What is the breakeven for a AARD covered call?
The breakeven for the AARD covered call priced on this page is no defined breakeven on the modeled curve at expiration, derived from end-of-day chain premiums. Breakeven is the underlying price at which the strategy's P&L crosses zero ignoring transaction costs and assignment risk. The current AARD market-implied 1-standard-deviation expected move is approximately 7.80%; if the move sits well outside the breakeven distance, the structure's risk-reward becomes correspondingly tighter.

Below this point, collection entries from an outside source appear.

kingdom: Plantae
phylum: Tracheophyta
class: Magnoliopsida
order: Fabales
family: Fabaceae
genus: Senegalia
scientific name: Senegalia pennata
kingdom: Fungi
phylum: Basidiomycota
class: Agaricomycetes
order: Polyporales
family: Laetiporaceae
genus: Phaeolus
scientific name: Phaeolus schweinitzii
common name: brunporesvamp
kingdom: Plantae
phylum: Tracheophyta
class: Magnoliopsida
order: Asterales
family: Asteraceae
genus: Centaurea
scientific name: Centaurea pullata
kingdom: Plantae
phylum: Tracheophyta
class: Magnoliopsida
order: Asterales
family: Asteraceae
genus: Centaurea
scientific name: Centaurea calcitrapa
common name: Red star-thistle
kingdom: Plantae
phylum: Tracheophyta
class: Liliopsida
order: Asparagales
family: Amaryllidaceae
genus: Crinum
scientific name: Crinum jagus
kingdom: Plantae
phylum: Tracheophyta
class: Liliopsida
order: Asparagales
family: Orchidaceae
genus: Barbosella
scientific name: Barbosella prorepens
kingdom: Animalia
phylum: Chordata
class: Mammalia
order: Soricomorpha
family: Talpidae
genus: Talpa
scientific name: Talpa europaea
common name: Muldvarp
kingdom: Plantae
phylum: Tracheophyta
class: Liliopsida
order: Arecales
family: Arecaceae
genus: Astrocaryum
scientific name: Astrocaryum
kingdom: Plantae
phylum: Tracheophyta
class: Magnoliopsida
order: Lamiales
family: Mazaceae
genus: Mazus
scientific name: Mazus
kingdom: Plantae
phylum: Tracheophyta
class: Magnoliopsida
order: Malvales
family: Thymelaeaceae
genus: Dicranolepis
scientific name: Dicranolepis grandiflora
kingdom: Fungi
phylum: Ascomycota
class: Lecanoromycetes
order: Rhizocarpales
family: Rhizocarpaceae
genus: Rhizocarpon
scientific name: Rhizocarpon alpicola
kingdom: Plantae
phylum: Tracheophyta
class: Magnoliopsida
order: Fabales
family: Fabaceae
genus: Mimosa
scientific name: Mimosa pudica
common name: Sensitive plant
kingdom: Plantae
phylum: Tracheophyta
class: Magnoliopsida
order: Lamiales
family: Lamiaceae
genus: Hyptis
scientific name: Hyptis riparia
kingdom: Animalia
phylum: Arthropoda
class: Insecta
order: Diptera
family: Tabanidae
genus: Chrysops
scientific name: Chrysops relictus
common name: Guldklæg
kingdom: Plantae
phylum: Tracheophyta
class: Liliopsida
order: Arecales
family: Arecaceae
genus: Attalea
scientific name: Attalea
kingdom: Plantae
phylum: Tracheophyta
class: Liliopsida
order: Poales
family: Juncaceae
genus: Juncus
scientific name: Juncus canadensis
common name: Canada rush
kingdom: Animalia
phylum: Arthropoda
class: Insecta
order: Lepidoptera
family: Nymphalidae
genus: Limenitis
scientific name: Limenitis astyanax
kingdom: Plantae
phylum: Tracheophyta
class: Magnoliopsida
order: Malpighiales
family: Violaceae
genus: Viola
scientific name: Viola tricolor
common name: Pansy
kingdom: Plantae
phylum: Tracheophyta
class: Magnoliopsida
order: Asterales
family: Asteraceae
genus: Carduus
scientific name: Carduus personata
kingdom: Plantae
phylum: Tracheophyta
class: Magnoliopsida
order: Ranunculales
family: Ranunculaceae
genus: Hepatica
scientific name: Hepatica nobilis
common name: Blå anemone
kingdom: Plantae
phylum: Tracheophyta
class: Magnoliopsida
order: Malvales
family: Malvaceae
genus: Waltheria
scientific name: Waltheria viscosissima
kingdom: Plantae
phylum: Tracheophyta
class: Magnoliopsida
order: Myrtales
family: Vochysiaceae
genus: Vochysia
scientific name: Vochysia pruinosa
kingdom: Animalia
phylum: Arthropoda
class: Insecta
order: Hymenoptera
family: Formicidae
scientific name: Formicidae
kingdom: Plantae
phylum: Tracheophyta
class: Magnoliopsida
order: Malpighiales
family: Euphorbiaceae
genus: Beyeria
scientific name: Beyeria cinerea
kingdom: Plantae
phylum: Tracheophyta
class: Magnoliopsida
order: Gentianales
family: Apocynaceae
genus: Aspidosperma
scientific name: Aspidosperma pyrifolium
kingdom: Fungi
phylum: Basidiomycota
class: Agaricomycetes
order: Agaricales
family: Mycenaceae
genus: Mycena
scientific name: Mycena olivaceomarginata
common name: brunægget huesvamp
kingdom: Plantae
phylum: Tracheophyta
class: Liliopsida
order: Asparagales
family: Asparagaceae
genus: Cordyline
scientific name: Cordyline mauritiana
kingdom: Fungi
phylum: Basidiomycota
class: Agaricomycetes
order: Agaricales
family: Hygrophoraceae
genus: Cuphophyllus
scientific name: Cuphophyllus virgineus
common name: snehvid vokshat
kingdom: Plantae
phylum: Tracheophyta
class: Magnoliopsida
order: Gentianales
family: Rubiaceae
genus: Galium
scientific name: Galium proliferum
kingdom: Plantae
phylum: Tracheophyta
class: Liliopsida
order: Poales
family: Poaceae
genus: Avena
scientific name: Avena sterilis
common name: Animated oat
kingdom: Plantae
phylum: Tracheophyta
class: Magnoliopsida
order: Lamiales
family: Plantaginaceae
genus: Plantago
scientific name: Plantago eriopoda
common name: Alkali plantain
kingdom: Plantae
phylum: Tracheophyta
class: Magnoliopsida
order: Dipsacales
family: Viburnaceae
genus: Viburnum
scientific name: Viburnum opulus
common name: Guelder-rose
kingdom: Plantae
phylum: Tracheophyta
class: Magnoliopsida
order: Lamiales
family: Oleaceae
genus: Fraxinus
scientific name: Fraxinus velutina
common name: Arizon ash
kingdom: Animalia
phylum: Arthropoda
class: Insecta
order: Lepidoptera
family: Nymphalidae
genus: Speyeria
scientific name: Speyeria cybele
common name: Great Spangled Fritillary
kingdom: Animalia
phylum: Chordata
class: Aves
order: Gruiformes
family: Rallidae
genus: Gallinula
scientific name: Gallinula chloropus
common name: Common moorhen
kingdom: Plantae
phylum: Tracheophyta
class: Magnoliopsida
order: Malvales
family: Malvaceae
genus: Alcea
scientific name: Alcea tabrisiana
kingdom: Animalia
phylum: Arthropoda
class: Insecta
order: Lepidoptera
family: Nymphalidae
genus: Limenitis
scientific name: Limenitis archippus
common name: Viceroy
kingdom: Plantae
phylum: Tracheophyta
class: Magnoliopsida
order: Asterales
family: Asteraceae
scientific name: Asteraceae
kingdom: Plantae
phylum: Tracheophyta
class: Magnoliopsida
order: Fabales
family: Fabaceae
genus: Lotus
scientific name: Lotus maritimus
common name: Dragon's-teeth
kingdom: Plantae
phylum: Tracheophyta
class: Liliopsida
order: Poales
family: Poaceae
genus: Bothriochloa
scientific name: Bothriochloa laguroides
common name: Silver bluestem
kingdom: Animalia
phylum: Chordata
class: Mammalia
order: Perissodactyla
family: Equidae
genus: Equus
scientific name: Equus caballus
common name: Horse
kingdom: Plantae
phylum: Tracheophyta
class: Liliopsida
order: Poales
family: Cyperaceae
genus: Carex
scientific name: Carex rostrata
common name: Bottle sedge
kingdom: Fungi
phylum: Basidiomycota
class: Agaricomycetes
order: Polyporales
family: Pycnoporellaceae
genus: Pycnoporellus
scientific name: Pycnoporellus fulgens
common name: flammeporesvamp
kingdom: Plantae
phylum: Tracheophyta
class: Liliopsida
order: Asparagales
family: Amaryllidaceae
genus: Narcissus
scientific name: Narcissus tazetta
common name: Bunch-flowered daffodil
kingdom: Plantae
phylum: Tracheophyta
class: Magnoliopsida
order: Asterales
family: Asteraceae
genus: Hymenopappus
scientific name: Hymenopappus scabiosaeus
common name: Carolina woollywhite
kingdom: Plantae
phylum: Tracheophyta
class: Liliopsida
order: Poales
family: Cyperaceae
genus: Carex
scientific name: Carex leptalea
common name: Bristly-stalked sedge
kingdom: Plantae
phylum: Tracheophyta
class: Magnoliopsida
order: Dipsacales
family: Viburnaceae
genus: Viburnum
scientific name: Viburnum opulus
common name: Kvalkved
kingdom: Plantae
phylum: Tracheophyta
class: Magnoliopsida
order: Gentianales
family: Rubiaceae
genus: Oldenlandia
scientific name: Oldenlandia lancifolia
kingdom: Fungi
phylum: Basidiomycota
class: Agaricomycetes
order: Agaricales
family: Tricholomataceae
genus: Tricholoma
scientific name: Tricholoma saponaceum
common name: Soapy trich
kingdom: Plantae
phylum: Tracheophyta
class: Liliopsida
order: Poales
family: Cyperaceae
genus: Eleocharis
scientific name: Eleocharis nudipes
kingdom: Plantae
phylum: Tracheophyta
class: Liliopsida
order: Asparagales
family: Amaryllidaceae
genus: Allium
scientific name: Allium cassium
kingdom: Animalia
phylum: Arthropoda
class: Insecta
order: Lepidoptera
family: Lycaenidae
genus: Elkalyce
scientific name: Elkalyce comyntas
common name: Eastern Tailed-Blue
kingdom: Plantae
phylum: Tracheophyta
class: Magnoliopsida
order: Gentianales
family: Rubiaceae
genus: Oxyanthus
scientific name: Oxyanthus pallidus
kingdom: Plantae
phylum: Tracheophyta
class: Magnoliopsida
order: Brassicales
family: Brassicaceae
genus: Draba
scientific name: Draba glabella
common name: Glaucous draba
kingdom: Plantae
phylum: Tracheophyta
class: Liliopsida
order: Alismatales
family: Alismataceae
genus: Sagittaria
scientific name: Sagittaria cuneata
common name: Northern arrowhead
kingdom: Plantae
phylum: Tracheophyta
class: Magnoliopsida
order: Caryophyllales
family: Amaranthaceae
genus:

When should you consider a covered call on AARD?
Covered calls on AARD are an income strategy run on existing AARD stock positions; traders typically sell calls at 25-35 delta with 30-45 days to expiration to balance premium against upside cap.
How does current AARD implied volatility affect this covered call?
Current AARD ATM IV is 27.20%; IV rank context is unavailable in the current snapshot.